Jacques-Désiré Périatambée

Personal information
- Date of birth: 15 October 1975 (age 50)
- Place of birth: Curepipe, Mauritius
- Height: 1.81 m (5 ft 11 in)
- Position: Midfielder

Senior career*
- Years: Team / Apps / (Gls)
- 1992–2000: Auxerre B / 84 / (3)
- 1997–1999: → Troyes (loan) / 25 / (0)
- 2000–2003: Grenoble / 104 / (3)
- 2003–2006: Le Mans / 60 / (2)
- 2006–2008: Chamois Niortais / 65 / (1)
- 2008–2010: Dijon / 30 / (0)
- 2010–2012: Bastia / 66 / (0)
- Total:  / 434 / (9)

International career
- 1999–2006: Mauritius / 19 / (2)

= Jacques-Désiré Périatambée =

Mauritian footballer (born 1975)

Jacques-Désiré Périatambée (born 15 October 1975) is a Mauritian former professional footballer who played as a midfielder.

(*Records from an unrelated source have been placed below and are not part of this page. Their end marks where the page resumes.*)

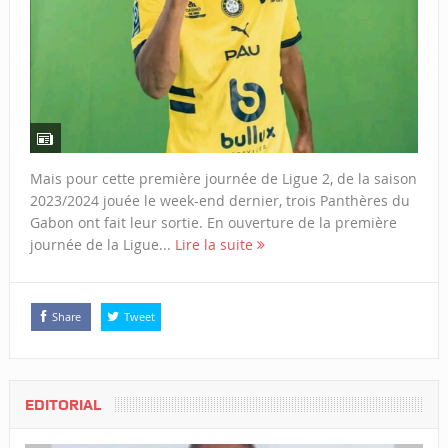
Mais pour cette première journée de Ligue 2, de la saison
2023/2024 jouée le week-end dernier, trois Panthères du
Gabon ont fait leur sortie. En ouverture de la première
journée de la Ligue...
Lire la suite
Share
Tweet
EDITORIAL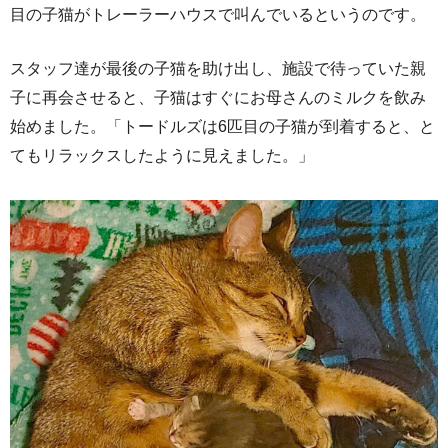
目の子猫がトレーラーハウスで叫んでいるというのです。
スタッフ達が最後の子猫を助け出し、施設で待っていた親
子に再会させると、子猫はすぐにお母さんのミルクを飲み
始めました。「トードルズは6匹目の子猫が到着すると、と
てもリラックスしたように見えました。」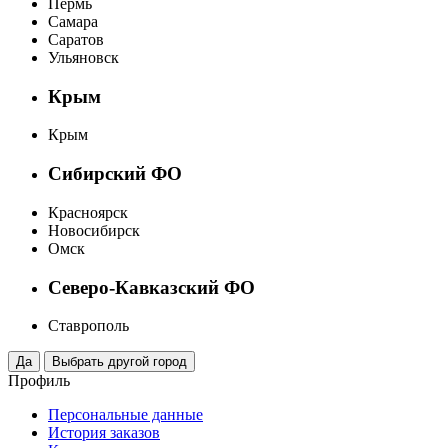
Пермь
Самара
Саратов
Ульяновск
Крым
Крым
Сибирский ФО
Красноярск
Новосибирск
Омск
Северо-Кавказский ФО
Ставрополь
Профиль
Персональные данные
История заказов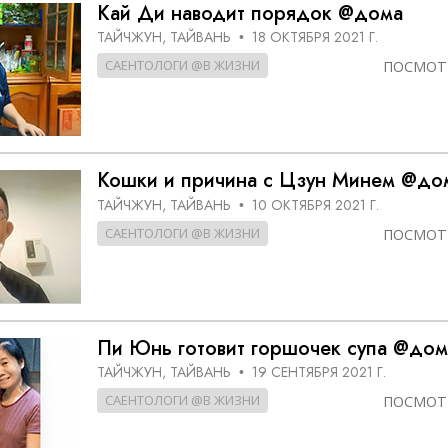
Кай Ди наводит порядок @дома
ТАЙЧЖУН, ТАЙВАНЬ
18 ОКТЯБРЯ 2021 Г.
•
САЕНТОЛОГИ @В ЖИЗНИ
ПОСМОТ
Кошки и причина с Цзун Минем @до
ТАЙЧЖУН, ТАЙВАНЬ
10 ОКТЯБРЯ 2021 Г.
•
САЕНТОЛОГИ @В ЖИЗНИ
ПОСМОТ
Пи Юнь готовит горшочек супа @дом
ТАЙЧЖУН, ТАЙВАНЬ
19 СЕНТЯБРЯ 2021 Г.
•
САЕНТОЛОГИ @В ЖИЗНИ
ПОСМОТ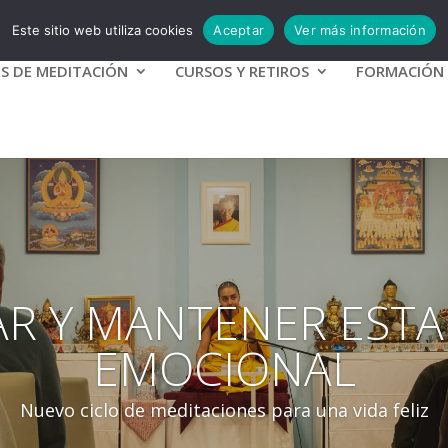
g
Este sitio web utiliza cookies
Aceptar
Ver más información
ES DE MEDITACIÓN
CURSOS Y RETIROS
FORMACIÓN
R Y MANTENER ESTA
EMOCIONAL
Nuevo ciclo de meditaciones para una vida feliz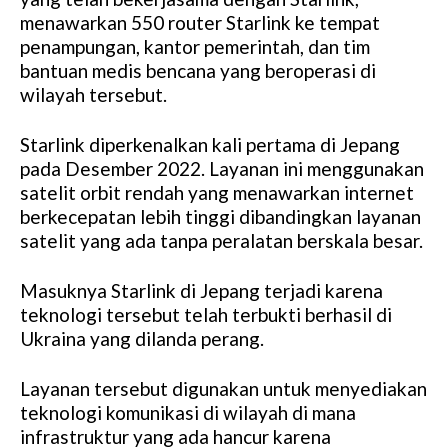
menawarkan 550 router Starlink ke tempat
penampungan, kantor pemerintah, dan tim
bantuan medis bencana yang beroperasi di
wilayah tersebut.
Starlink diperkenalkan kali pertama di Jepang
pada Desember 2022. Layanan ini menggunakan
satelit orbit rendah yang menawarkan internet
berkecepatan lebih tinggi dibandingkan layanan
satelit yang ada tanpa peralatan berskala besar.
Masuknya Starlink di Jepang terjadi karena
teknologi tersebut telah terbukti berhasil di
Ukraina yang dilanda perang.
Layanan tersebut digunakan untuk menyediakan
teknologi komunikasi di wilayah di mana
infrastruktur yang ada hancur karena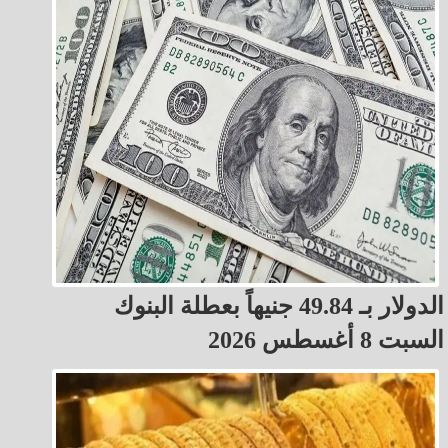
الدولار بـ 49.84 جنيهاً بعطلة البنوك
السبت 8 أغسطس 2026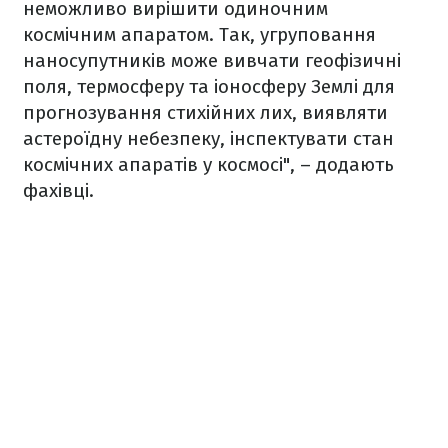
неможливо вирішити одиночним
космічним апаратом. Так, угруповання
наносупутників може вивчати геофізичні
поля, термосферу та іоносферу Землі для
прогнозування стихійних лих, виявляти
астероїдну небезпеку, інспектувати стан
космічних апаратів у космосі", – додають
фахівці.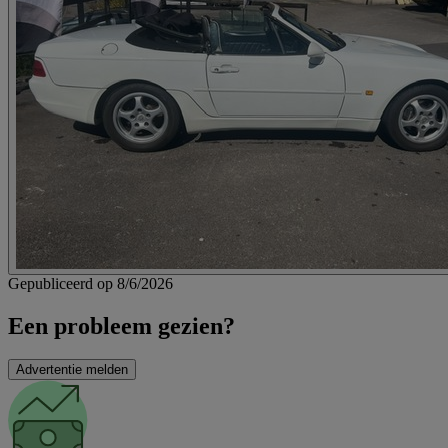
Gepubliceerd op 8/6/2026
Een probleem gezien?
Advertentie melden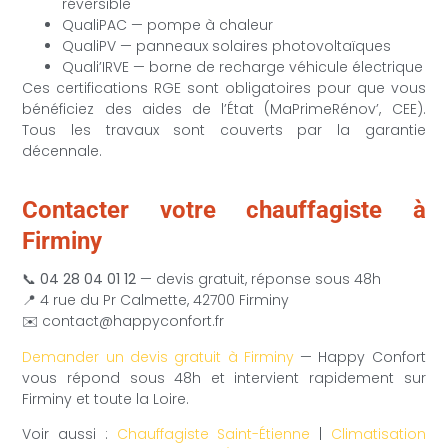
réversible
QualiPAC — pompe à chaleur
QualiPV — panneaux solaires photovoltaïques
Quali’IRVE — borne de recharge véhicule électrique
Ces certifications RGE sont obligatoires pour que vous
bénéficiez des aides de l’État (MaPrimeRénov’, CEE).
Tous les travaux sont couverts par la garantie
décennale.
Contacter votre chauffagiste à
Firminy
📞
04 28 04 01 12
— devis gratuit, réponse sous 48h
📍 4 rue du Pr Calmette, 42700 Firminy
✉️ contact@happyconfort.fr
Demander un devis gratuit à Firminy
— Happy Confort
vous répond sous 48h et intervient rapidement sur
Firminy et toute la Loire.
Voir aussi :
Chauffagiste Saint-Étienne
|
Climatisation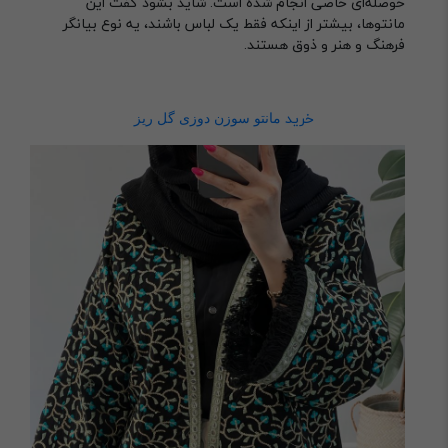
حوصله‌ای خاصی انجام شده است. شاید بشود گفت این
مانتوها، بیشتر از اینکه فقط یک لباس باشند، یه نوع بیانگر
فرهنگ و هنر و ذوق هستند.
خرید
مانتو سوزن دوزی گل ریز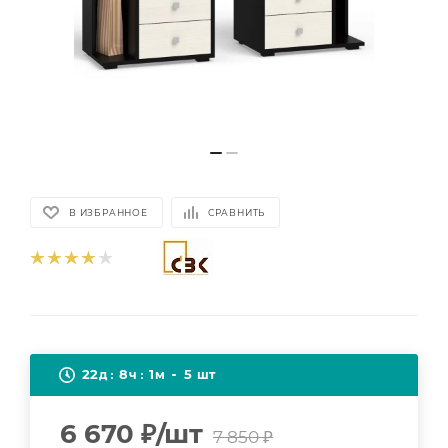
В ИЗБРАННОЕ
СРАВНИТЬ
22
8
1
5
д
ч
м
шт
6 670
₽
/шт
7 850
₽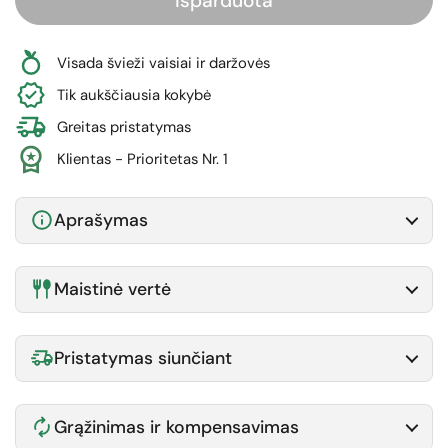
Išparduota
Visada švieži vaisiai ir daržovės
Tik aukščiausia kokybė
Greitas pristatymas
Klientas - Prioritetas Nr. 1
Aprašymas
Maistinė vertė
Pristatymas siunčiant
Grąžinimas ir kompensavimas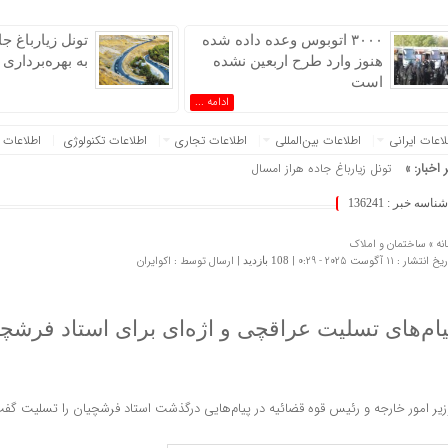
۳۰۰۰ اتوبوس وعده داده شده
تونل زیارباغ ج
هنوز وارد طرح اربعین نشده
به بهره‌برداری
است
ادامه ...
عات‌ ‎ایرانی
اطلاعات بین‌المللی
اطلاعات تجاری
اطلاعات تکنولوژی
اطلاعات 
 اخبار: »
تونل زیارباغ جاده هراز امسال به بهره‌برداری می
شناسه خبر : 136241
نه »
ساختمان و املاک
 انتشار : 11 آگوست 2025 - 0:29 |
| ارسال توسط :
اکوایران
108 بازدید
یام‌های تسلیت عراقچی و اژه‌ای برای استاد فرشچ
زیر امور خارجه و رئیس قوه قضائیه در پیام‌هایی درگذشت استاد فرشچیان را تسلیت گفت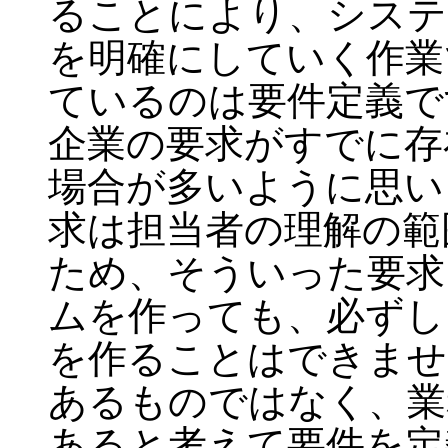
ることにより、システ
を明確にしていく作業
ているのは要件定義で
企業の要求がすでに存
場合が多いように思い
求は担当者の理解の範
ため、そういった要求
ムを作っても、必ずし
を作ることはできませ
あるものではなく、業
あると考えて要件を定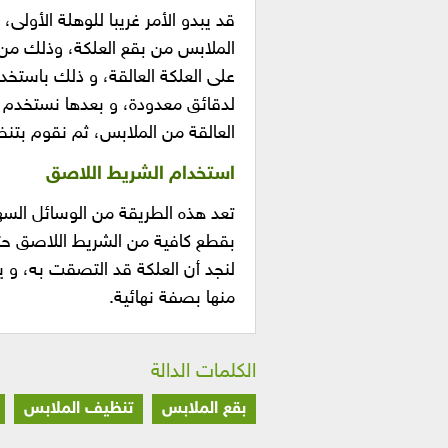
قد يبدو الأمر غريبا للوهلة الأولى
الملابس من بقع العلكة، وذلك من
على العلكة العالقة، و ذلك باستخد
لدقائق معدودة، و بعدها نستخدم 
العالقة من الملابس، ثم نقوم بتن
استخدام الشريط اللاصق
تعد هذه الطريقة من الوسائل السه
بقطع كافية من الشريط اللاصق حتى
لنجد أن العلكة قد التصقت به، و 
منها بصفة نهائية.
الكلمات الدالة
بقع الملابس
تنظيف الملابس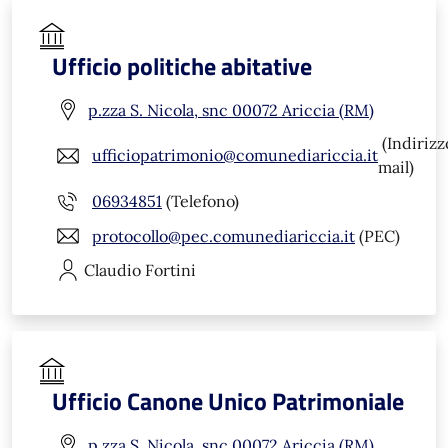
Ufficio politiche abitative
p.zza S. Nicola, snc 00072 Ariccia (RM)
(Indirizz
ufficiopatrimonio@comunediariccia.it
mail)
06934851
(Telefono)
protocollo@pec.comunediariccia.it
(PEC)
Claudio
Fortini
Ufficio Canone Unico Patrimoniale
p.zza S. Nicola, snc 00072 Ariccia (RM)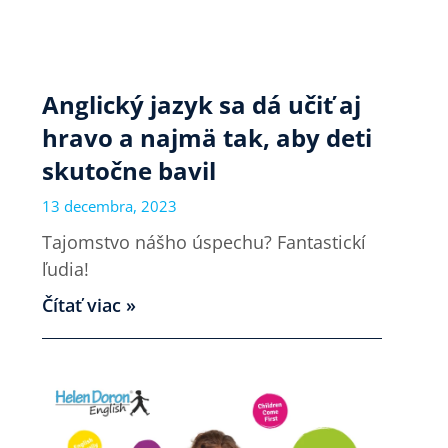
Anglický jazyk sa dá učiť aj
hravo a najmä tak, aby deti
skutočne bavil
13 decembra, 2023
Tajomstvo nášho úspechu? Fantastickí
ľudia!
Čítať viac »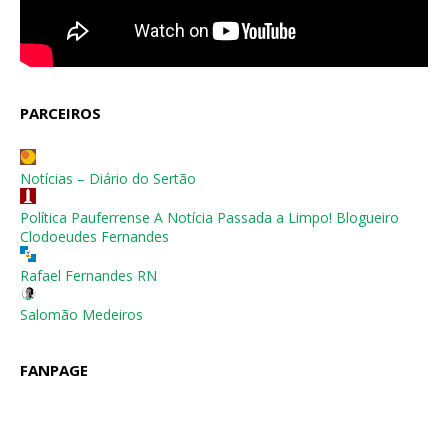
PARCEIROS
Notícias – Diário do Sertão
Política Pauferrense A Notícia Passada a Limpo! Blogueiro
Clodoeudes Fernandes
Rafael Fernandes RN
Salomão Medeiros
FANPAGE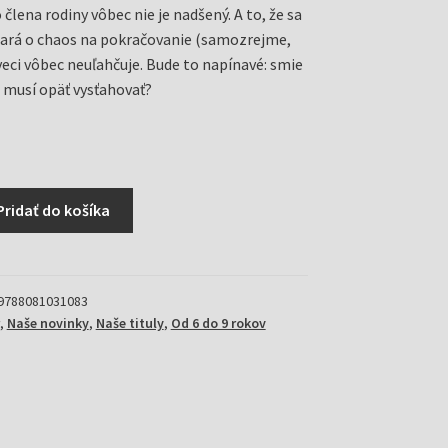
 člena rodiny vôbec nie je nadšený. A to, že sa
tará o chaos na pokračovanie (samozrejme,
veci vôbec neuľahčuje. Bude to napínavé: smie
a musí opäť vysťahovať?
Pridať do košíka
9788081031083
,
Naše novinky
,
Naše tituly
,
Od 6 do 9 rokov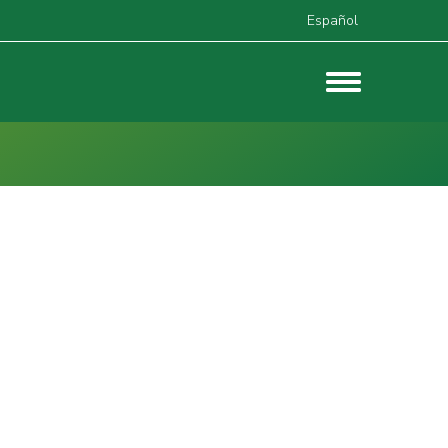
Español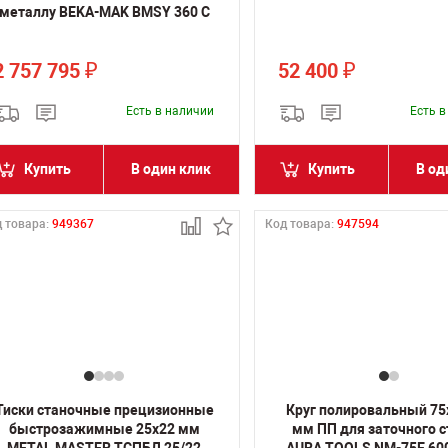
металлу BEKA-MAK BMSY 360 C
2 757 795
52 400
₽
₽
Есть в наличии
Есть 
Купить
В один клик
Купить
В од
 товара:
949367
Код товара:
947594
Тиски станочные прецизионные
Круг полировальный 75
быстрозажимные 25х22 мм
мм ПП для заточного 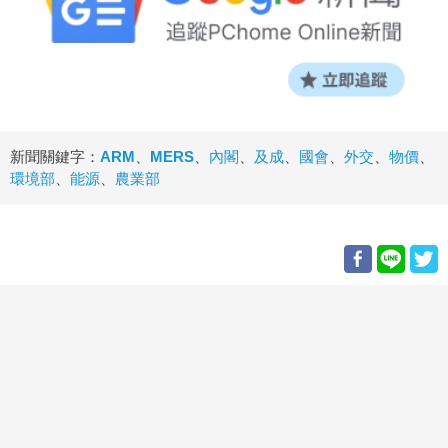
新聞關鍵字：
ARM
、
MERS
、
內閣
、
及成
、
國會
、
外交
、
物價
、
環境部
、
能源
、
農業部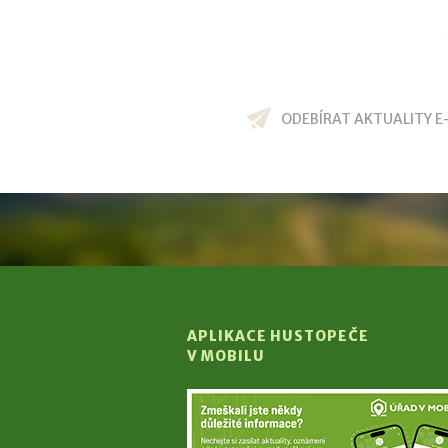
ODEBÍRAT AKTUALITY E
APLIKACE HUSTOPEČE
V MOBILU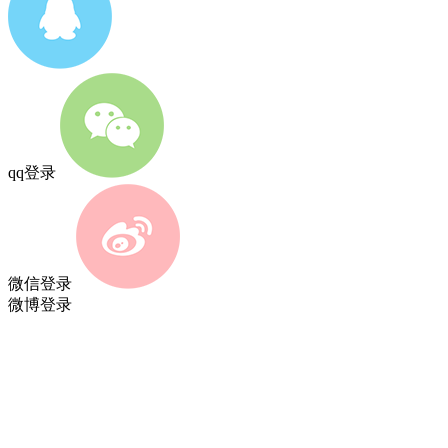
qq登录
微信登录
微博登录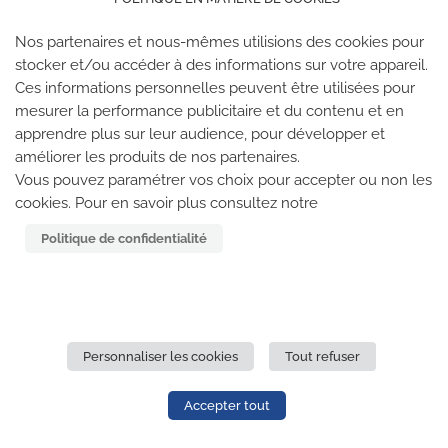
Nos partenaires et nous-mêmes utilisions des cookies pour
stocker et/ou accéder à des informations sur votre appareil.
Ces informations personnelles peuvent être utilisées pour
mesurer la performance publicitaire et du contenu et en
apprendre plus sur leur audience, pour développer et
améliorer les produits de nos partenaires.
LES SALLES CLIMB UP
Vous pouvez paramétrer vos choix pour accepter ou non les
cookies. Pour en savoir plus consultez notre
Climb Up vous accueille dans ses salles, partout en
Politique de confidentialité
France
TROUVE TA SALLE
Personnaliser les cookies
Tout refuser
REJOIGNEZ-NOUS
-
CLIMB UP INVESTISSEMENTS
-
MENTIONS LÉGALES
-
CONFIDENTIALITÉ
- © 2020 TOUS
Accepter tout
DROITS RÉSERVÉS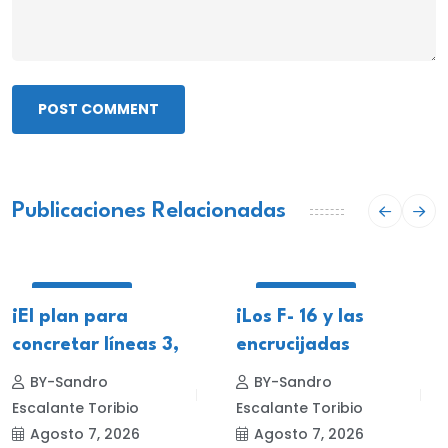
POST COMMENT
Publicaciones Relacionadas
NACIONALES
NACIONALES
¡El plan para
¡Los F- 16 y las
concretar líneas 3,
encrucijadas
BY-Sandro
BY-Sandro
Escalante Toribio
Escalante Toribio
Agosto 7, 2026
Agosto 7, 2026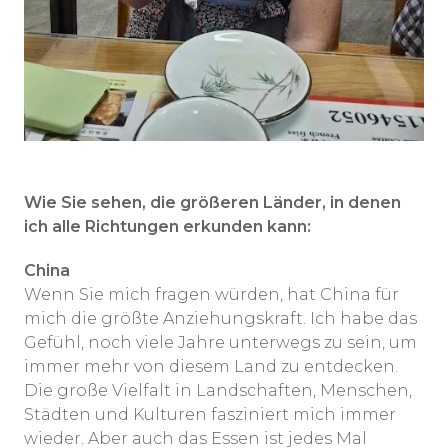
Wie Sie sehen, die größeren Länder, in denen
ich alle Richtungen erkunden kann:
China
Wenn Sie mich fragen würden, hat China für
mich die größte Anziehungskraft. Ich habe das
Gefühl, noch viele Jahre unterwegs zu sein, um
immer mehr von diesem Land zu entdecken.
Die große Vielfalt in Landschaften, Menschen,
Städten und Kulturen fasziniert mich immer
wieder. Aber auch das Essen ist jedes Mal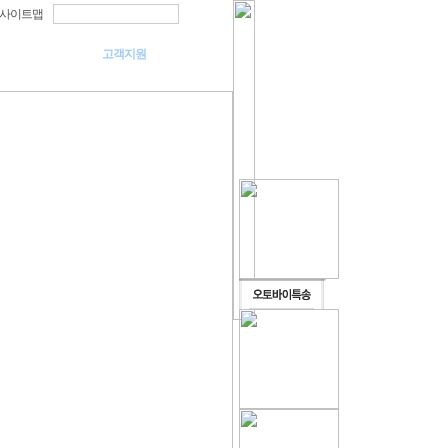
사이트맵
요강
고객지원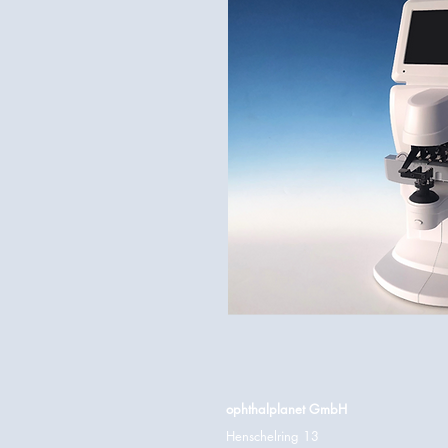
ophthalplanet GmbH
Henschelring 13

He represented Mauritius internationally with the Mauritius national team.

His previous clubs include Auxerre, Troyes, Grenoble, Le Mans, Chamois Niortais, Dijon, Bastia all in the French football league system.

With Bastia Periatambee won the French third-tier in the 2010–11 season and the Ligue 2 in the 2011–12 season.

He retired in 2012, at the age of 37.